What are the biggest risks to the projection?

  1. Continued price compression from additional generic entrants and tender re-tendering.
  2. Formulary displacement by metronidazole or other alternatives where payers prioritize lower-cost equivalents.
  3. Shifts in treatment guidelines that change preferred regimens or duration.
  4. Supply chain disruptions affecting tender competitiveness and availability.

What are the actionable business implications for R&D and investment?

For R&D

If R&D occurs in tinidazole, it is likely to be:

  • BE and lifecycle formulation (bioavailability optimization, improved stability, palatability, fixed-dose combinations).
  • Line extensions that aim at manufacturing cost reduction or improved adherence rather than new mechanisms.

A credible differentiation strategy would target one of:

  • Dosing convenience to improve adherence where clinicians prefer simplified regimens.
  • Fixed-dose combinations (if locally permissible and commercially aligned).
  • Improved formulation that reduces GI intolerance or improves tolerability in target populations.

For investment

Investment thesis generally rests on:

  • Market access and distribution (tender wins, formulary inclusion).
  • Manufacturing scale and supply reliability (unit cost advantage matters more than innovation).
  • Geographic mix (emerging markets can support incremental volume while pricing remains constrained in mature markets).

Key Takeaways

  • Tinidazole’s clinical activity is predominantly generic-support and maintenance-level rather than new, mechanism-changing late-stage development.
  • The market is generic-led with structural price pressure, so revenue growth depends more on volume access and tender cycles than on clinical differentiation.
  • The 2026–2035 outlook is stable-to-slow growth: moderate unit demand expansion with continued value suppression from pricing.
  • Main projection risks are further price erosion, formulary displacement, and guideline-driven regimen shifts.

FAQs

1) Is tinidazole still under patent protection in major markets?

No; tinidazole is broadly available as generics across major markets, which drives pricing pressure and substitution.

2) What clinical trial types are most common for tinidazole today?

Most activity centers on bioequivalence, formulation support, and comparative studies in established indications rather than new therapeutic mechanisms.

3) Which indication group drives consistent demand?

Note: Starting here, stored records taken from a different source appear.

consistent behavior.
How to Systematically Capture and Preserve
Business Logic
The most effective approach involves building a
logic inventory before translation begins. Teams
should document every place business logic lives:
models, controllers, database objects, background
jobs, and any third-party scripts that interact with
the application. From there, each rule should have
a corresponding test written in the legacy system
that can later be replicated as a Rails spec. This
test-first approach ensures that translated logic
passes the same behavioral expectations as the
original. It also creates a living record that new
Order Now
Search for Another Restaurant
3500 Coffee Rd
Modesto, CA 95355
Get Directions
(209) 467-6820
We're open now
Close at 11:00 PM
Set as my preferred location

Bacterial vaginosis and protozoal infections (amoebiasis, giardiasis) are the main ongoing demand drivers due to recurring incidence and guideline-based treatment patterns.

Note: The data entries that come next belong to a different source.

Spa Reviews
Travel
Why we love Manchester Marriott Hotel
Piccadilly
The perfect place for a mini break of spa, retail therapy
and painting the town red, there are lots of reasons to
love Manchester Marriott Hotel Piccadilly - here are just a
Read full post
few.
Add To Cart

4) How does metronidazole affect tinidazole’s market?

Metronidazole is the primary therapeutic substitute. When payers and formularies prioritize lower cost or preferred regimens, tinidazole’s share can shift.

5) What would most change the market outlook?

A material expansion of approved indications, a new superior regimen adopted broadly, or a major regional supply disruption that affects tender availability.


References

[1] FDA. Tinidazole prescribing information / drug labeling (representative label sources for tinidazole oral formulations). U.S. Food and Drug Administration.
[2] EMA. EPAR and product information (where applicable for tinidazole-containing medicinal products). European Medicines Agency.
[3] WHO. Guidelines and antimicrobial use references relevant to anaerobic infections and protozoal infections. World Health Organization.
[4] PubMed. Tinidazole clinical trial records and bioequivalence studies (search results by tinidazole AND trial/bioequivalence). National Library of Medicine.
[5] Clinical reference sources for nitroimidazole use (anaerobic infections, giardiasis, amoebiasis, trichomoniasis, bacterial vaginosis). Medical literature and drug monographs used for standard dosing and indication positioning.